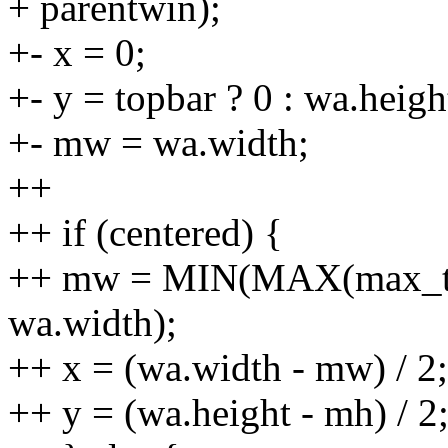
+ parentwin);
+- x = 0;
+- y = topbar ? 0 : wa.heigh
+- mw = wa.width;
++
++ if (centered) {
++ mw = MIN(MAX(max_tex
wa.width);
++ x = (wa.width - mw) / 2;
++ y = (wa.height - mh) / 2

Work request: Your answer must consist only of the lines from the one containing "mw = MIN(MAX(max_tex" through the last line of the data above, both included, exactly as written.

Exercise result:
++ mw = MIN(MAX(max_tex
wa.width);
++ x = (wa.width - mw) / 2;
++ y = (wa.height - mh) / 2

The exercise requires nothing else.